During the pandemic we were denied access to many purpose-built facilities which led to finding alternative ways to play and exercise in our existing environments. If these spaces are designed with play and activity in mind from the outset, we can reduce the number of buildings needed and create more with less. “This will also lead to the environments we live in becoming attractive and socially connected.”

DMA has put this theory into practice for many of its projects including Loughborough University’s Active Campus, Warwick University’s Sports and Wellness Hub, and Matlock Spa, an ongoing residential development which builds on the spa town tradition with health and well-being as the focus of the plan.

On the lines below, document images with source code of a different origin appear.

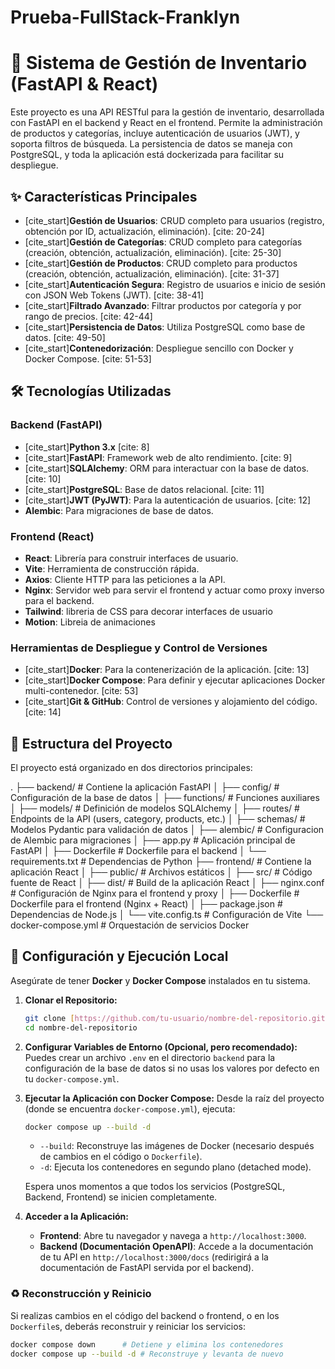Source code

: # Prueba-FullStack-Franklyn

# 🛒 Sistema de Gestión de Inventario (FastAPI & React)

Este proyecto es una API RESTful para la gestión de inventario, desarrollada con FastAPI en el backend y React en el frontend. Permite la administración de productos y categorías, incluye autenticación de usuarios (JWT), y soporta filtros de búsqueda. La persistencia de datos se maneja con PostgreSQL, y toda la aplicación está dockerizada para facilitar su despliegue.

## ✨ Características Principales

- [cite_start]**Gestión de Usuarios**: CRUD completo para usuarios (registro, obtención por ID, actualización, eliminación). [cite: 20-24]
- [cite_start]**Gestión de Categorías**: CRUD completo para categorías (creación, obtención, actualización, eliminación). [cite: 25-30]
- [cite_start]**Gestión de Productos**: CRUD completo para productos (creación, obtención, actualización, eliminación). [cite: 31-37]
- [cite_start]**Autenticación Segura**: Registro de usuarios e inicio de sesión con JSON Web Tokens (JWT). [cite: 38-41]
- [cite_start]**Filtrado Avanzado**: Filtrar productos por categoría y por rango de precios. [cite: 42-44]
- [cite_start]**Persistencia de Datos**: Utiliza PostgreSQL como base de datos. [cite: 49-50]
- [cite_start]**Contenedorización**: Despliegue sencillo con Docker y Docker Compose. [cite: 51-53]

## 🛠️ Tecnologías Utilizadas

### Backend (FastAPI)

- [cite_start]**Python 3.x** [cite: 8]
- [cite_start]**FastAPI**: Framework web de alto rendimiento. [cite: 9]
- [cite_start]**SQLAlchemy**: ORM para interactuar con la base de datos. [cite: 10]
- [cite_start]**PostgreSQL**: Base de datos relacional. [cite: 11]
- [cite_start]**JWT (PyJWT)**: Para la autenticación de usuarios. [cite: 12]
- **Alembic**: Para migraciones de base de datos.

### Frontend (React)

- **React**: Librería para construir interfaces de usuario.
- **Vite**: Herramienta de construcción rápida.
- **Axios**: Cliente HTTP para las peticiones a la API.
- **Nginx**: Servidor web para servir el frontend y actuar como proxy inverso para el backend.
- **Tailwind**: libreria de CSS para decorar interfaces de usuario
- **Motion**: Libreia de animaciones

### Herramientas de Despliegue y Control de Versiones

- [cite_start]**Docker**: Para la contenerización de la aplicación. [cite: 13]
- [cite_start]**Docker Compose**: Para definir y ejecutar aplicaciones Docker multi-contenedor. [cite: 53]
- [cite_start]**Git & GitHub**: Control de versiones y alojamiento del código. [cite: 14]

## 📁 Estructura del Proyecto

El proyecto está organizado en dos directorios principales:

.
├── backend/ # Contiene la aplicación FastAPI
│ ├── config/ # Configuración de la base de datos
│ ├── functions/ # Funciones auxiliares
│ ├── models/ # Definición de modelos SQLAlchemy
│ ├── routes/ # Endpoints de la API (users, category, products, etc.)
│ ├── schemas/ # Modelos Pydantic para validación de datos
│ ├── alembic/ # Configuracion de Alembic para migraciones
│ ├── app.py # Aplicación principal de FastAPI
│ ├── Dockerfile # Dockerfile para el backend
│ └── requirements.txt # Dependencias de Python
├── frontend/ # Contiene la aplicación React
│ ├── public/ # Archivos estáticos
│ ├── src/ # Código fuente de React
│ ├── dist/ # Build de la aplicación React
│ ├── nginx.conf # Configuración de Nginx para el frontend y proxy
│ ├── Dockerfile # Dockerfile para el frontend (Nginx + React)
│ ├── package.json # Dependencias de Node.js
│ └── vite.config.ts # Configuración de Vite
└── docker-compose.yml # Orquestación de servicios Docker

## 🚀 Configuración y Ejecución Local

Asegúrate de tener **Docker** y **Docker Compose** instalados en tu sistema.

1.  **Clonar el Repositorio:**

    ```bash
    git clone [https://github.com/tu-usuario/nombre-del-repositorio.git](https://github.com/tu-usuario/nombre-del-repositorio.git)
    cd nombre-del-repositorio
    ```

2.  **Configurar Variables de Entorno (Opcional, pero recomendado):**
    Puedes crear un archivo `.env` en el directorio `backend` para la configuración de la base de datos si no usas los valores por defecto en tu `docker-compose.yml`.

3.  **Ejecutar la Aplicación con Docker Compose:**
    Desde la raíz del proyecto (donde se encuentra `docker-compose.yml`), ejecuta:

    ```bash
    docker compose up --build -d
    ```

    - `--build`: Reconstruye las imágenes de Docker (necesario después de cambios en el código o `Dockerfile`).
    - `-d`: Ejecuta los contenedores en segundo plano (detached mode).

    Espera unos momentos a que todos los servicios (PostgreSQL, Backend, Frontend) se inicien completamente.

4.  **Acceder a la Aplicación:**
    - **Frontend**: Abre tu navegador y navega a `http://localhost:3000`.
    - **Backend (Documentación OpenAPI)**: Accede a la documentación de tu API en `http://localhost:3000/docs` (redirigirá a la documentación de FastAPI servida por el backend).

### ♻️ Reconstrucción y Reinicio

Si realizas cambios en el código del backend o frontend, o en los `Dockerfile`s, deberás reconstruir y reiniciar los servicios:

```bash
docker compose down      # Detiene y elimina los contenedores
docker compose up --build -d # Reconstruye y levanta de nuevo
```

At Loughborough University, a cohesive and diverse active environment was developed to deliver opportunities for a range of students with different sporting abilities to engage with infrastructure to support happy healthy lifestyles. Feedback from students highlighted their need for areas to have fun; places to invent their own games; ways to be visually stimulated; as well as green spaces to sit and observe in. The design of the active campus adopted a ‘see it, do it’ approach and included twenty-six types of stimulating infrastructure. Steps were built on to a slope to provide a surface for training as well as a space to sit; pedals were installed in front of benches to encourage students to have a cycle while they sit and use their own energy to charge their phones; lines were painted on to the roads to encourage people to run from A to B. “Those that have seen the area have said how engaging it is to inspire them to run or get active” reports Mark Davies, Sports Capital Strategy and Maintenance Manager.

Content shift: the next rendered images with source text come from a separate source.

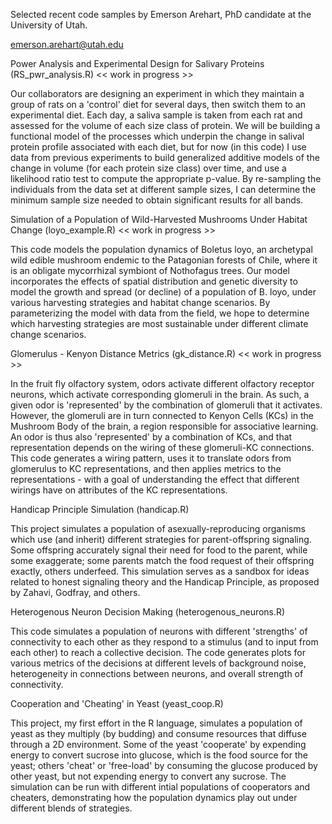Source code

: Selected recent code samples by Emerson Arehart, PhD candidate at the University of Utah.


emerson.arehart@utah.edu

Power Analysis and Experimental Design for Salivary Proteins (RS_pwr_analysis.R) << work in progress >>

Our collaborators are designing an experiment in which they maintain a group of rats on a 'control' diet for several days, then switch them to an experimental diet. Each day, a saliva sample is taken from each rat and assessed for the volume of each size class of protein. We will be building a functional model of the processes which underpin the change in salival protein profile associated with each diet, but for now (in this code) I use data from previous experiments to build generalized additive models of the change in volume (for each protein size class) over time, and use a likelihood ratio test to compute the appropriate p-value. By re-sampling the individuals from the data set at different sample sizes, I can determine the minimum sample size needed to obtain significant results for all bands.

Simulation of a Population of Wild-Harvested Mushrooms Under Habitat Change (loyo_example.R) << work in progress >>

This code models the population dynamics of Boletus loyo, an archetypal wild edible mushroom endemic to the Patagonian forests of Chile, where it is an obligate mycorrhizal symbiont of Nothofagus trees. Our model incorporates the effects of spatial distribution and genetic diversity to model the growth and spread (or decline) of a population of B. loyo, under various harvesting strategies and habitat change scenarios. By parameterizing the model with data from the field, we hope to determine which harvesting strategies are most sustainable under different climate change scenarios. 

Glomerulus - Kenyon Distance Metrics (gk_distance.R) << work in progress >>

In the fruit fly olfactory system, odors activate different olfactory receptor neurons, which activate corresponding glomeruli in the brain. As such, a given odor is 'represented' by the combination of glomeruli that it activates. However, the glomeruli are in turn connected to Kenyon Cells (KCs) in the Mushroom Body of the brain, a region responsible for associative learning. An odor is thus also 'represented' by a combination of KCs, and that representation depends on the wiring of these glomeruli-KC connections. This code generates a wiring pattern, uses it to translate odors from glomerulus to KC representations, and then applies metrics to the representations - with a goal of understanding the effect that different wirings have on attributes of the KC representations.

Handicap Principle Simulation (handicap.R)

This project simulates a population of asexually-reproducing organisms which use (and inherit) different strategies for parent-offspring signaling. Some offspring accurately signal their need for food to the parent, while some exaggerate; some parents match the food request of their offspring exactly, others underfeed. This simulation serves as a sandbox for ideas related to honest signaling theory and the Handicap Principle, as proposed by Zahavi, Godfray, and others.

Heterogenous Neuron Decision Making (heterogenous_neurons.R)

This code simulates a population of neurons with different 'strengths' of connectivity to each other as they respond to a stimulus (and to input from each other) to reach a collective decision. The code generates plots for various metrics of the decisions at different levels of background noise, heterogeneity in connections between neurons, and overall strength of connectivity.

Cooperation and 'Cheating' in Yeast (yeast_coop.R)

This project, my first effort in the R language, simulates a population of yeast as they multiply (by budding) and consume resources that diffuse through a 2D environment. Some of the yeast 'cooperate' by expending energy to convert sucrose into glucose, which is the food source for the yeast; others 'cheat' or 'free-load' by consuming the glucose produced by other yeast, but not expending energy to convert any sucrose. The simulation can be run with different intial populations of cooperators and cheaters, demonstrating how the population dynamics play out under different blends of strategies.
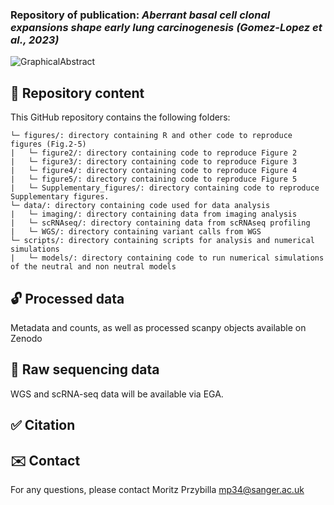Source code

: ### Repository of publication: *Aberrant basal cell clonal expansions shape early lung carcinogenesis (Gomez-Lopez et al., 2023)*

![GraphicalAbstract]()

## :file_folder: Repository content ###

This GitHub repository contains the following folders:
```
└─ figures/: directory containing R and other code to reproduce figures (Fig.2-5)
|   └─ figure2/: directory containing code to reproduce Figure 2
|   └─ figure3/: directory containing code to reproduce Figure 3
|   └─ figure4/: directory containing code to reproduce Figure 4
|   └─ figure5/: directory containing code to reproduce Figure 5
|   └─ Supplementary_figures/: directory containing code to reproduce Supplementary figures.
└─ data/: directory containing code used for data analysis
|   └─ imaging/: directory containing data from imaging analysis
|   └─ scRNAseq/: directory containing data from scRNAseq profiling
|   └─ WGS/: directory containing variant calls from WGS
└─ scripts/: directory containing scripts for analysis and numerical simulations
|   └─ models/: directory containing code to run numerical simulations of the neutral and non neutral models
```

## :unlock: Processed data
Metadata and counts, as well as processed scanpy objects available on Zenodo

## :closed_lock_with_key: Raw sequencing data
WGS and scRNA-seq data will be available via EGA.

## :white_check_mark: Citation

## :envelope: Contact 

For any questions, please contact Moritz Przybilla <mp34@sanger.ac.uk>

Design has an important role in enhancing lives, and the spaces between our buildings can do more than they currently are for the physical and mental wellbeing of our communities. Andy will be speaking further on this subject at the Why Sports ‘Improving Health and Increasing Activity’ Conference in June, alongside Ben Phillips, Development Director at Lands Improvement Holdings Ltd, and Trevor Smith, Managing Director at Sportsmith Ltd. Andy, Ben and Trevor are collaboratively working with local authorities to reimagine how we can invest in physical environments that naturally support healthier ways of living through active designs.

Andy believes, “there is the opportunity to convert ‘must-spend’ costs of infrastructure and use our insight and influence to create active environments that suit the needs of different people at different times of their day, week and lives for little, or no, additional cost.”